Concentricity is part of coaxiality. While the check for coaxiality includes the axes, the check for concentricity only includes the center point. These checks are usually performed several times on a part.
What is concentricity?
Concentricity is referred to as the location check of one or more independent circles. At first, the datum element is determined. This datum element can be either an axis or a center point. Then, a planar or circular tolerance zone is created around this datum element. The location of the center point is allowed to deviate within this tolerance zone. The dimension is considered out of tolerance if the center point is located outside the tolerance zone.

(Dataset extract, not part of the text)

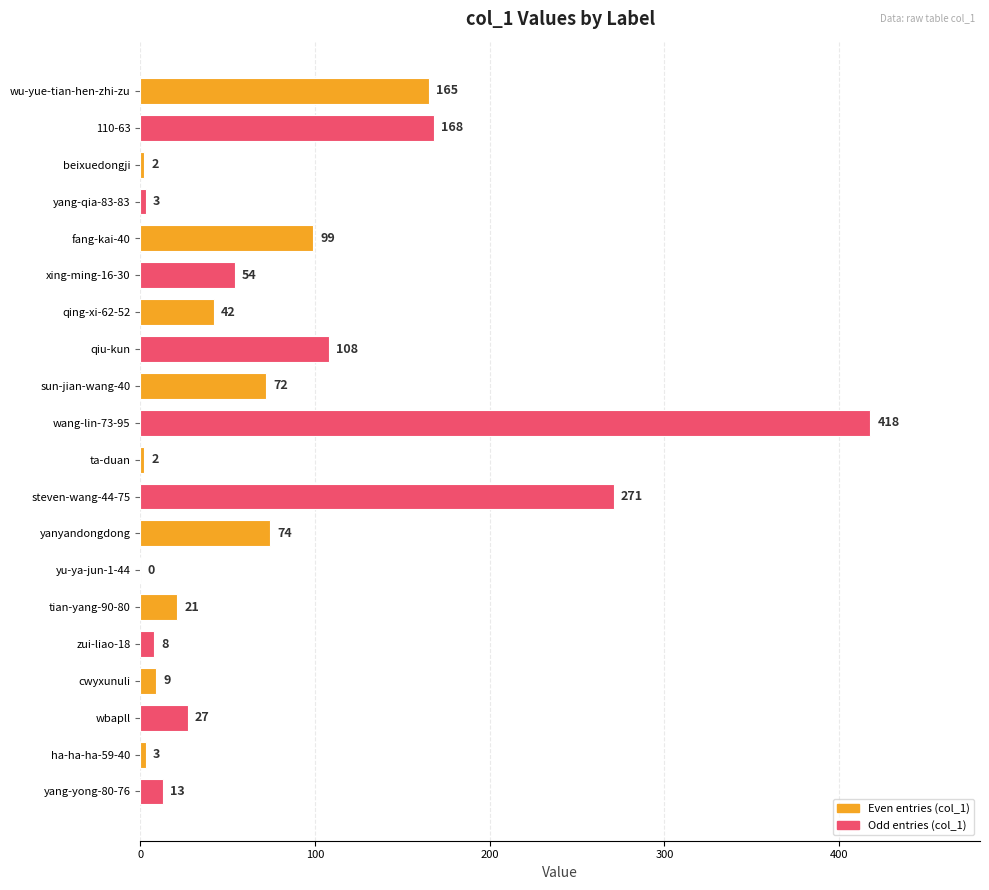

Approximately how many times larger is the value at wang-lin-73-95 compared to 110-63?

2.5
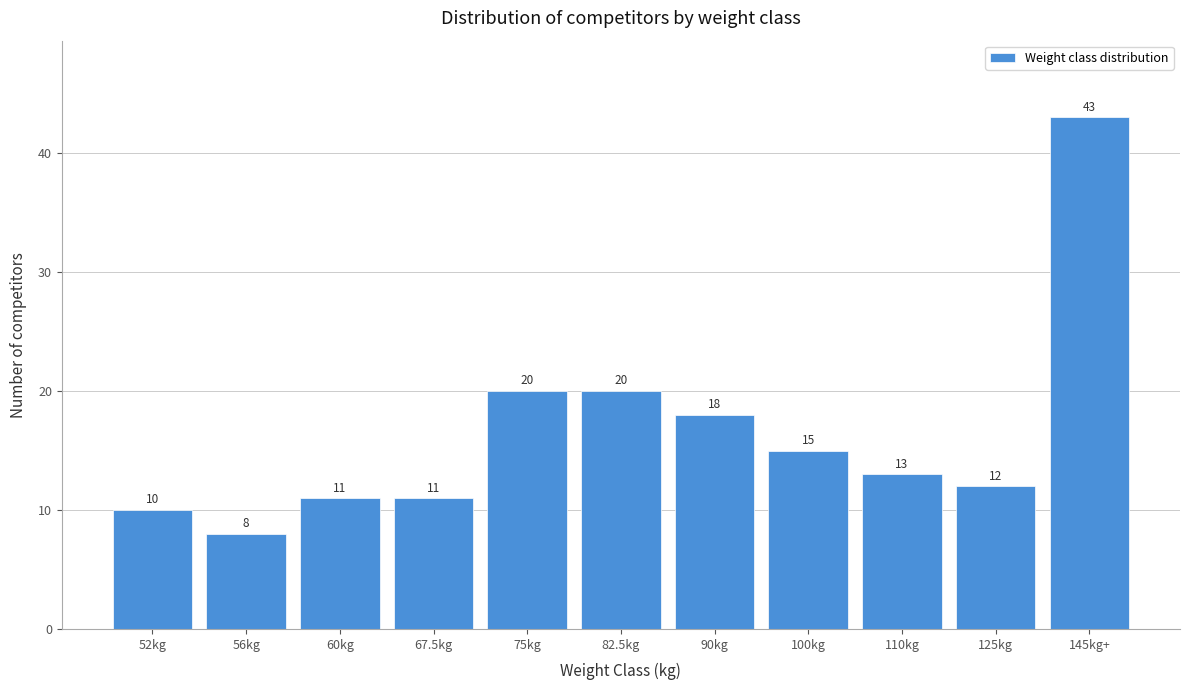

Reading left to right, what are all the values shown in this chart?

10	8	11	11	20	20	18	15	13	12	43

Concentricity in terms of metrology belongs location tolerances. Other location tolerances are, for example, position and symmetry tolerances. Imagine a washer with an outer diameter of 15 mm. In the center of the washer is a bore hole with a diameter of 10 mm. This bore hole serves as a datum element. With a concentricity tolerance of 0.4, the center point of the inner circle is then used as the datum. A circle with a diameter of 0.4 mm is created around the datum. This is the tolerance zone in which the center point of the outer diameter is allowed to be located. To achieve concentricity, the center point of the outer circle can only have a maximum radial offset of 0.2 mm to the center point of the inner circle. Otherwise, the center point would be out of tolerance.
The permissible deviations from the nominal dimensions (tolerances) occur during the manufacturing process. They often result from systematic or random influences on production, such as temperatures, vibrations or dirt. Knowing if the concentricity deviations are within the limit values is crucial for the later functioning of the part.
Applications of concentricity
The measurement of concentricity plays an important role in the production of precision ball bearings for the automotive and other industries. Rolling bearings are needed in automotive engineering. They reduce the energy consumption due to low friction. To ensure the best possible efficiency of the ball bearings, the metrological systems in use have to work with the highest precision. Classic length measurements for ball bearings include:
- Diameter of the bearing groove and bore hole
- Concentricity of bore holes to the outer diameter
- Concentricity of bearing grooves to the outer diameter and bore hole
- Concentricity of seal grooves to the outer diameter
- Roundness of the bearing groove
- Parallelism and location of the bearing grooves to the sides
Ball bearings are used in various products. They enable a smooth and fast rotation of parts that are required in drive technology, mechanical engineering and machine tool manufacturing.
Optical 3D measurement technology enables non-contact measurements of concentricity by means of 3D scans. This enables high-speed measurements with the highest degree of detail.